### Collected data
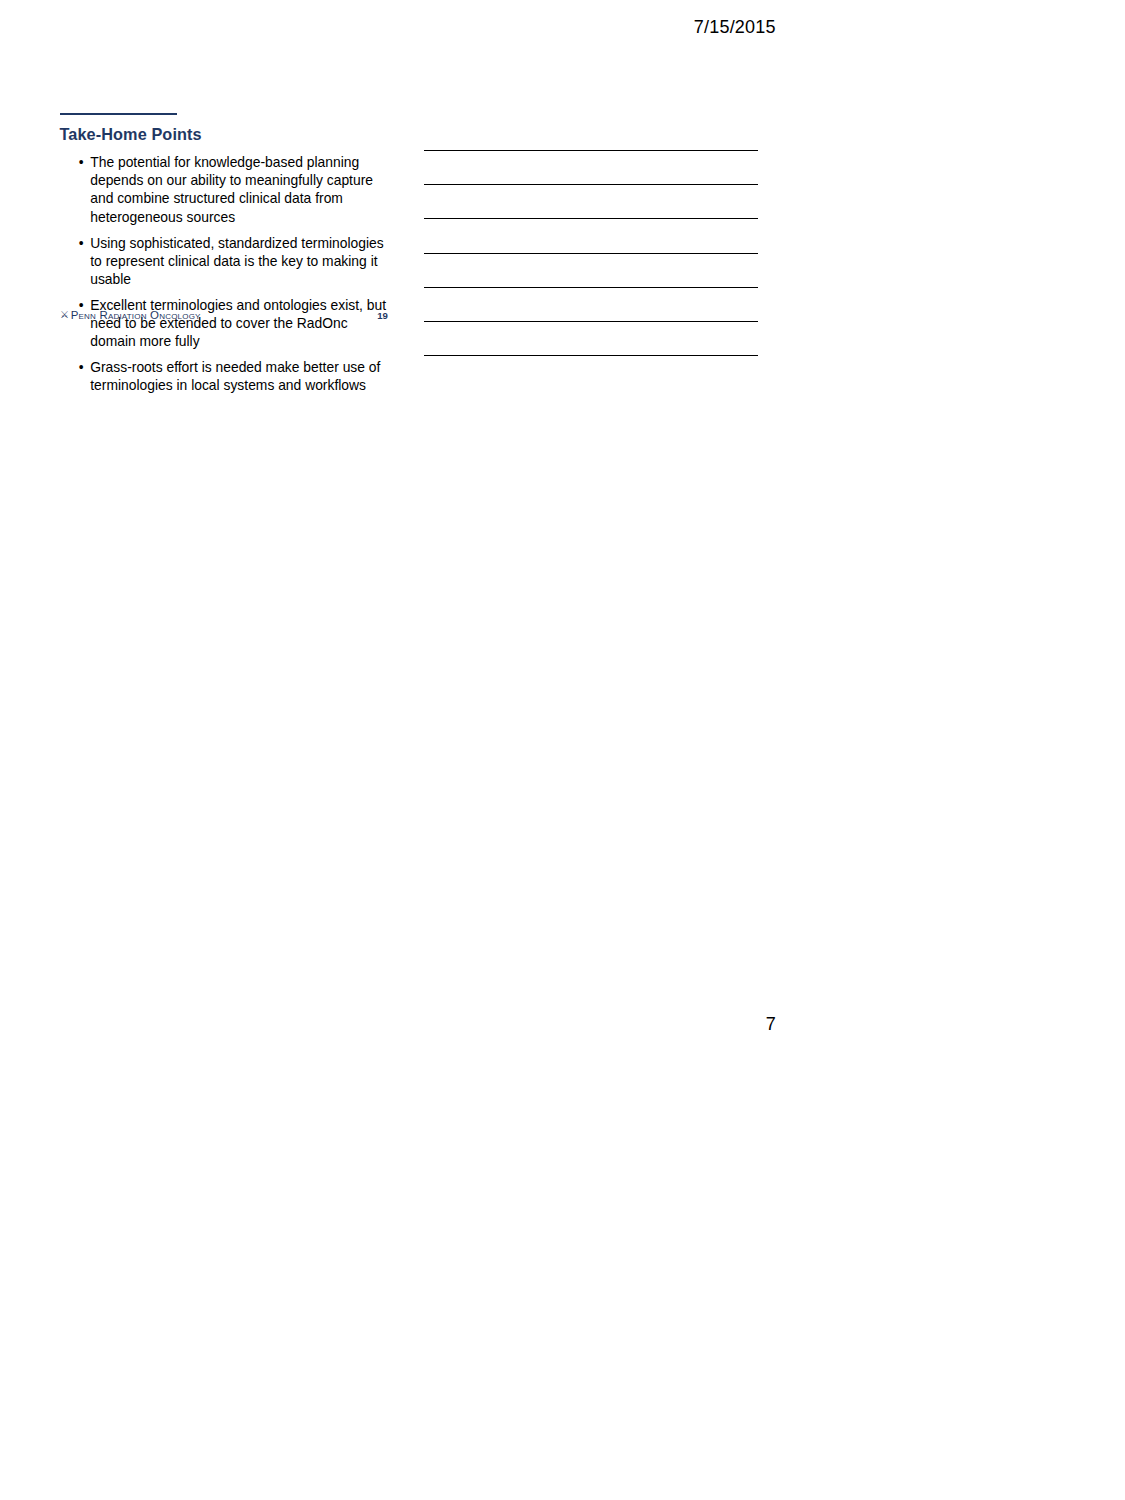7/15/2015
Take-Home Points
The potential for knowledge-based planning depends on our ability to meaningfully capture and combine structured clinical data from heterogeneous sources
Using sophisticated, standardized terminologies to represent clinical data is the key to making it usable
Excellent terminologies and ontologies exist, but need to be extended to cover the RadOnc domain more fully
Grass-roots effort is needed make better use of terminologies in local systems and workflows
⚔Penn Radiation Oncology
19
7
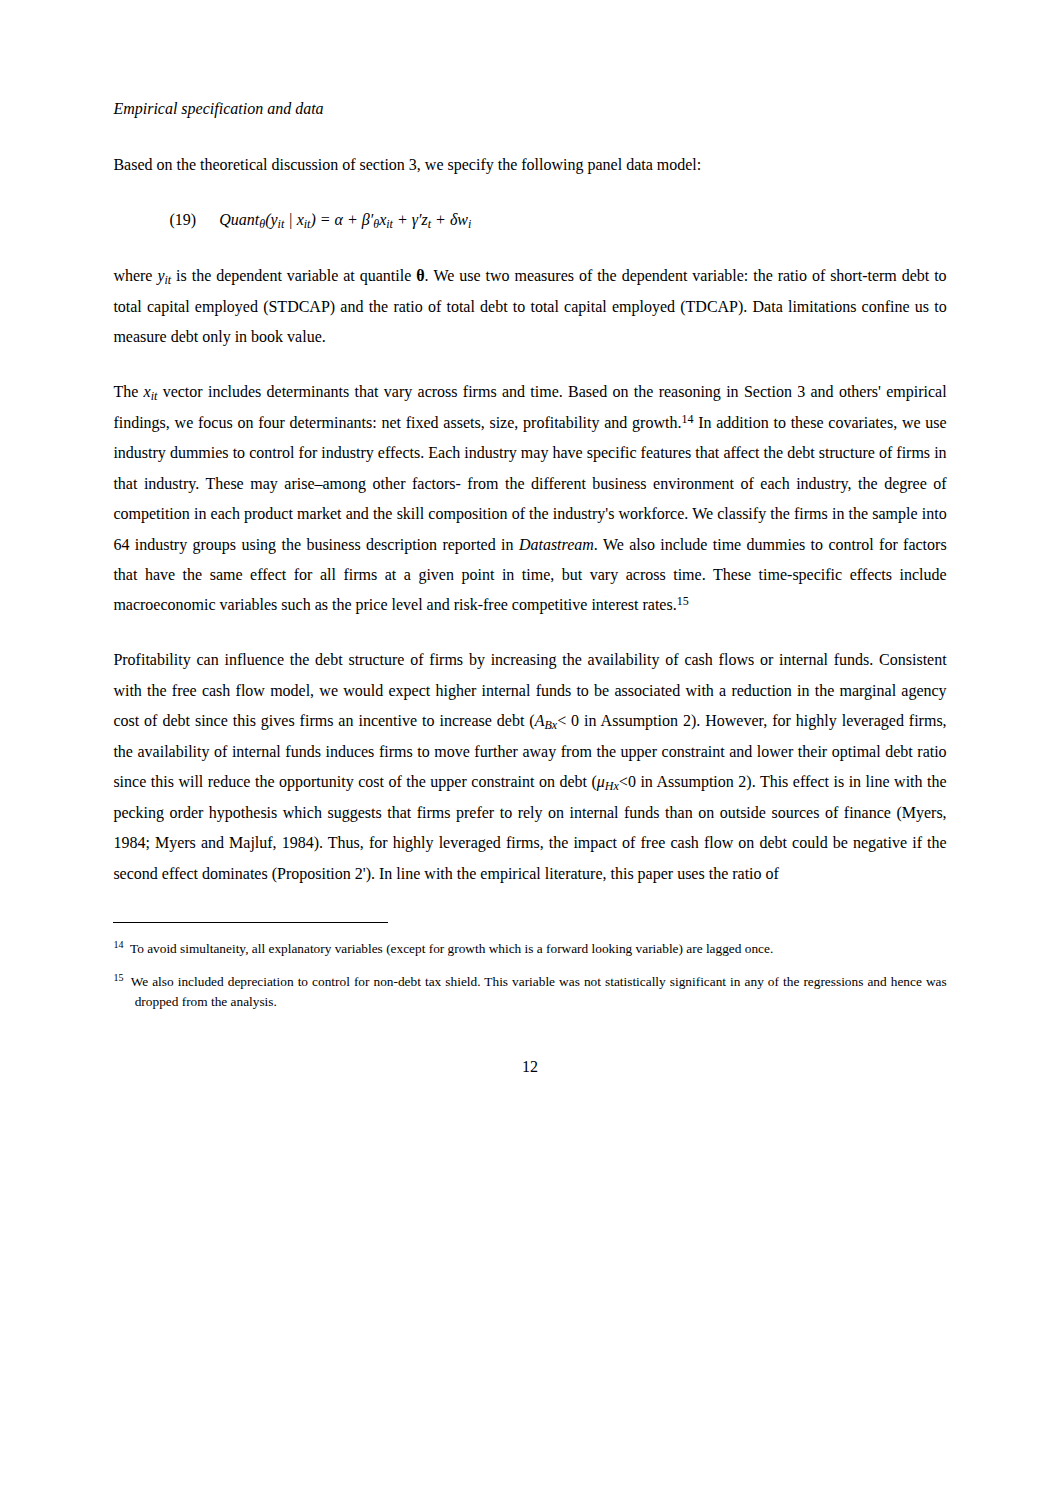Empirical specification and data
Based on the theoretical discussion of section 3, we specify the following panel data model:
(19) Quantθ(yit | xit) = α + β′θxit + γ′zt + δwi
where yit is the dependent variable at quantile θ. We use two measures of the dependent variable: the ratio of short-term debt to total capital employed (STDCAP) and the ratio of total debt to total capital employed (TDCAP). Data limitations confine us to measure debt only in book value.
The xit vector includes determinants that vary across firms and time. Based on the reasoning in Section 3 and others' empirical findings, we focus on four determinants: net fixed assets, size, profitability and growth.14 In addition to these covariates, we use industry dummies to control for industry effects. Each industry may have specific features that affect the debt structure of firms in that industry. These may arise–among other factors- from the different business environment of each industry, the degree of competition in each product market and the skill composition of the industry's workforce. We classify the firms in the sample into 64 industry groups using the business description reported in Datastream. We also include time dummies to control for factors that have the same effect for all firms at a given point in time, but vary across time. These time-specific effects include macroeconomic variables such as the price level and risk-free competitive interest rates.15
Profitability can influence the debt structure of firms by increasing the availability of cash flows or internal funds. Consistent with the free cash flow model, we would expect higher internal funds to be associated with a reduction in the marginal agency cost of debt since this gives firms an incentive to increase debt (ABx< 0 in Assumption 2). However, for highly leveraged firms, the availability of internal funds induces firms to move further away from the upper constraint and lower their optimal debt ratio since this will reduce the opportunity cost of the upper constraint on debt (μHx<0 in Assumption 2). This effect is in line with the pecking order hypothesis which suggests that firms prefer to rely on internal funds than on outside sources of finance (Myers, 1984; Myers and Majluf, 1984). Thus, for highly leveraged firms, the impact of free cash flow on debt could be negative if the second effect dominates (Proposition 2'). In line with the empirical literature, this paper uses the ratio of
14 To avoid simultaneity, all explanatory variables (except for growth which is a forward looking variable) are lagged once.
15 We also included depreciation to control for non-debt tax shield. This variable was not statistically significant in any of the regressions and hence was dropped from the analysis.
12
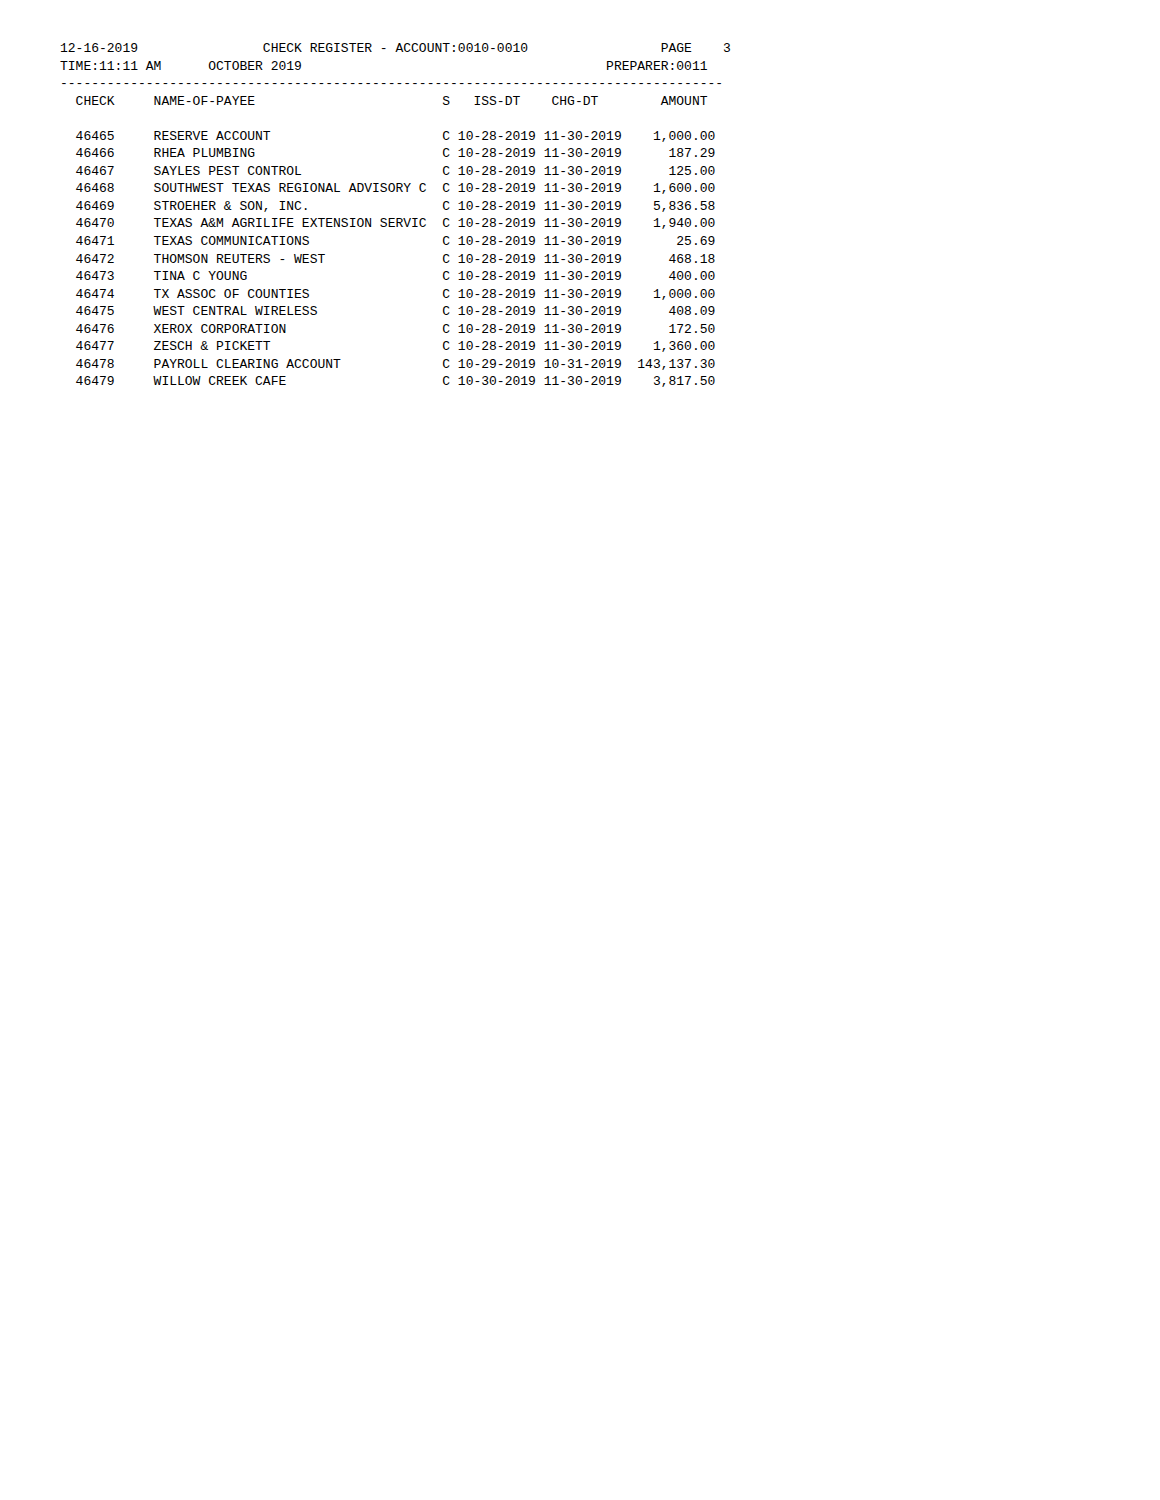12-16-2019                CHECK REGISTER - ACCOUNT:0010-0010                 PAGE    3
TIME:11:11 AM      OCTOBER 2019                                       PREPARER:0011
-------------------------------------------------------------------------------------
  CHECK     NAME-OF-PAYEE                        S   ISS-DT    CHG-DT        AMOUNT

  46465     RESERVE ACCOUNT                      C 10-28-2019 11-30-2019    1,000.00
  46466     RHEA PLUMBING                        C 10-28-2019 11-30-2019      187.29
  46467     SAYLES PEST CONTROL                  C 10-28-2019 11-30-2019      125.00
  46468     SOUTHWEST TEXAS REGIONAL ADVISORY C  C 10-28-2019 11-30-2019    1,600.00
  46469     STROEHER & SON, INC.                 C 10-28-2019 11-30-2019    5,836.58
  46470     TEXAS A&M AGRILIFE EXTENSION SERVIC  C 10-28-2019 11-30-2019    1,940.00
  46471     TEXAS COMMUNICATIONS                 C 10-28-2019 11-30-2019       25.69
  46472     THOMSON REUTERS - WEST               C 10-28-2019 11-30-2019      468.18
  46473     TINA C YOUNG                         C 10-28-2019 11-30-2019      400.00
  46474     TX ASSOC OF COUNTIES                 C 10-28-2019 11-30-2019    1,000.00
  46475     WEST CENTRAL WIRELESS                C 10-28-2019 11-30-2019      408.09
  46476     XEROX CORPORATION                    C 10-28-2019 11-30-2019      172.50
  46477     ZESCH & PICKETT                      C 10-28-2019 11-30-2019    1,360.00
  46478     PAYROLL CLEARING ACCOUNT             C 10-29-2019 10-31-2019  143,137.30
  46479     WILLOW CREEK CAFE                    C 10-30-2019 11-30-2019    3,817.50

### WORK TO BE COMPLETED
The expected answer is a copy of each line in the records that holds the word "terminologies".

### OUTPUT OF THE TASK
Using sophisticated, standardized terminologies to represent clinical data is the key to making it usable
Excellent terminologies and ontologies exist, but need to be extended to cover the RadOnc domain more fully
Grass-roots effort is needed make better use of terminologies in local systems and workflows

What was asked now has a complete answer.